## Reading text
◇ ◇ ◇ ◇ ◇ ◇ ◇

I half agree with both Jacob and Zadie. In a way, I’d be a fool not to. Not to mention, proof of their thesis. 

I cannot deny that I am, as Zadie points out, deeply, deeply flawed. There is a crack in everything I do, a fracture in all my best intentions. And yours, too, I’m afraid (but I have a feeling you know that). There is a brokenness to us, a breaking-things-ness. To each and every one of us, ‘hurt’ is both an adjective and a verb – something we feel and something we do. The things I want to do, I never manage. The things I don’t want to do, I seem to manage every day. I am falling short, missing the mark – I am so fallibly human.  

To acknowledge such is not only obvious, nor is it simply ‘useful’, as Zadie suggests. It’s inherently spiritual, it’s paradigmatic. 

Last summer, I hosted an event at which Francis Spufford, one of my most cherished wordsmiths, playfully quipped, ‘I’ve heard original sin (the notion that we are, as Zadie notes ‘entirely in sin’) described as one of the few theological propositions which you can actually confirm with the naked eye’. ‘Sin’, Tyler Staton similarly writes, ‘is simultaneously the most controversial idea in Christianity and the one most universally agreed upon’.

◇ ◇ ◇ ◇ ◇ ◇ ◇

## Task goal
Continue the essay on sin and human flawedness, picking up right after its last sentence. The records that follow come from a different source than the text above.

◇ ◇ ◇ ◇ ◇ ◇ ◇

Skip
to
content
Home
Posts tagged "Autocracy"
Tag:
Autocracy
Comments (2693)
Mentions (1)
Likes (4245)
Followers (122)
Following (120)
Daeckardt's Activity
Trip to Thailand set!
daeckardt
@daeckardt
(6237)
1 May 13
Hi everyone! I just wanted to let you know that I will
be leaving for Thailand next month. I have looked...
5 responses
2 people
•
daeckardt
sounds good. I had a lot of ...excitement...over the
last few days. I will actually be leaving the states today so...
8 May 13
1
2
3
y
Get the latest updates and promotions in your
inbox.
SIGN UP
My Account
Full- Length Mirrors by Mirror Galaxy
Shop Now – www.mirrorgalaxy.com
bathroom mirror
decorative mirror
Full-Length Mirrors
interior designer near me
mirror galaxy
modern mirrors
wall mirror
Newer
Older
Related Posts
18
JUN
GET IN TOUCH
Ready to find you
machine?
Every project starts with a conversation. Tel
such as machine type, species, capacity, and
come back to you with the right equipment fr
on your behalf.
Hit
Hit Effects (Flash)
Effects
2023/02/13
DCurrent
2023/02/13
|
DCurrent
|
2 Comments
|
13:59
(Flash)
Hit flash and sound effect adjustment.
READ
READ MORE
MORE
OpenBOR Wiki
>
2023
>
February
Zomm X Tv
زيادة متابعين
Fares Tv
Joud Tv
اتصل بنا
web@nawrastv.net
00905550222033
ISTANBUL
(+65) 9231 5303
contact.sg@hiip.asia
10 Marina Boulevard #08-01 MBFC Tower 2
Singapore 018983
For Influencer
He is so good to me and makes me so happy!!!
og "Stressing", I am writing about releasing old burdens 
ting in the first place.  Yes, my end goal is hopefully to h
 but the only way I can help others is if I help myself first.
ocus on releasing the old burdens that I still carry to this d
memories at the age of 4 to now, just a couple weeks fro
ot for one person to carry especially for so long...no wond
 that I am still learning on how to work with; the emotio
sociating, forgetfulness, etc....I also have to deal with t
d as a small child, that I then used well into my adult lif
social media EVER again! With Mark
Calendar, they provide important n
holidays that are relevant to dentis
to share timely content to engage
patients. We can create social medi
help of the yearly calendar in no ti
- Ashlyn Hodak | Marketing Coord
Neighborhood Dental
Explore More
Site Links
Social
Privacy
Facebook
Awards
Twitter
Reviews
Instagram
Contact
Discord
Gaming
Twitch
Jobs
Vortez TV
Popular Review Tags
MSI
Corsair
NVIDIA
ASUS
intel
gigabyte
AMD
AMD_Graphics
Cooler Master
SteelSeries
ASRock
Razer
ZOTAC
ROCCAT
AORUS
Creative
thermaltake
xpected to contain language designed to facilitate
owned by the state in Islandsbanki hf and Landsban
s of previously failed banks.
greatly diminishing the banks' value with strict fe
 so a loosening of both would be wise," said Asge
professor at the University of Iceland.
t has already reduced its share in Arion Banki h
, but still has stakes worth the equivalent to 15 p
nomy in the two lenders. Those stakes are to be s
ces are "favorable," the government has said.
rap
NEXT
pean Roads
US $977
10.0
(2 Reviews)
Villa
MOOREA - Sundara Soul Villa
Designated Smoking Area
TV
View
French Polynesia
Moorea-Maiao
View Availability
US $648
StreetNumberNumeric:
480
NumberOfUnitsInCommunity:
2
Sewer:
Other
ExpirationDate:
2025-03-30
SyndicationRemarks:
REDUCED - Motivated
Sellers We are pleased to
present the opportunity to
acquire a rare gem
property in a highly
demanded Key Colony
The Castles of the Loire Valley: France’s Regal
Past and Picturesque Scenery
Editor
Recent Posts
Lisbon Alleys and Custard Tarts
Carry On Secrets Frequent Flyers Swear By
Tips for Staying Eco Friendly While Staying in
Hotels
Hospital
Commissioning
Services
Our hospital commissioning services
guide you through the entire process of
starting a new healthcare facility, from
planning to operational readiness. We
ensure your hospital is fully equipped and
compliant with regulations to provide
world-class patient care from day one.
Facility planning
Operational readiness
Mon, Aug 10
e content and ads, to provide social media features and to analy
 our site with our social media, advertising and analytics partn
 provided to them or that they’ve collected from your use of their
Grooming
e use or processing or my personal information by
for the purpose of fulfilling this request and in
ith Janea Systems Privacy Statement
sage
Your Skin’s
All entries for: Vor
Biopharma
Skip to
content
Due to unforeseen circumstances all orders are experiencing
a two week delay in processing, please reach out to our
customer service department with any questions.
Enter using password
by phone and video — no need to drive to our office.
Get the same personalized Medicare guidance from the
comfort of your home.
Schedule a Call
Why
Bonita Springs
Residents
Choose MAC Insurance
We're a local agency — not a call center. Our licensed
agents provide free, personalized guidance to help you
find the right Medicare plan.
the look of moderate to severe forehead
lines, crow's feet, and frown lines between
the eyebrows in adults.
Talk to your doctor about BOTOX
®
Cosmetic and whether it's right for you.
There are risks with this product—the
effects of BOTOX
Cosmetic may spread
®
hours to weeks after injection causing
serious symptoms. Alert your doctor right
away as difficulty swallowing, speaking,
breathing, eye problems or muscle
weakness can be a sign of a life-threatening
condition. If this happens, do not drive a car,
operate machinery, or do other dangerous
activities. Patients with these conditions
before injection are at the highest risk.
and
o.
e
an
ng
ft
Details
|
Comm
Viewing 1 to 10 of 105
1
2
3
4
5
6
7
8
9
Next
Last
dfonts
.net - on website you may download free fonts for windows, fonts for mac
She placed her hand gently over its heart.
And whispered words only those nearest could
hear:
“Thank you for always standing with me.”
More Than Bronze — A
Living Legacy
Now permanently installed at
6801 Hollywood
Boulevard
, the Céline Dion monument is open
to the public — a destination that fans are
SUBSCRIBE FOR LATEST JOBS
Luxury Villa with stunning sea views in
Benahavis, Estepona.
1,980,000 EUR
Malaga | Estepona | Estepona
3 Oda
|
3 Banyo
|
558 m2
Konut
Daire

◇ ◇ ◇ ◇ ◇ ◇ ◇

## Response to this exercise
There’s something deeply wrong with the world. We all know that.  

Which, presumably, is what Jacob Elordi is getting at – he’s observing bad people not feeling bad enough about the bad that they do, or worse still, the bad that they are. A healthy dose of shame is the medicine that this world needs, he suggests. 

Oh Jacob, I sympathise with that. The thing is, I have a hunch that the presence of shame makes as many monsters as the absence of it.  

And Zadie, I wonder if shame births as much destruction as it does ‘correction’.  

While I agree with you both that, in a world as broken as ours, shame needs to exist in some form or another, it also needs an antidote. It’s a dangerous substance; toxic and destructive. Don’t let it fool you, don’t be over-generous to it – shame may (in its most moderate and appropriate forms) be an acknowledgment of the disease, but it is not the medicine. It could only ever be ‘useful’ if it is, ultimately, defeatable.  

At least, that’s my – admittedly very Christian – conviction. That’s my take. I can’t pretend that it’s not as theological as it is sociological in its underpinnings.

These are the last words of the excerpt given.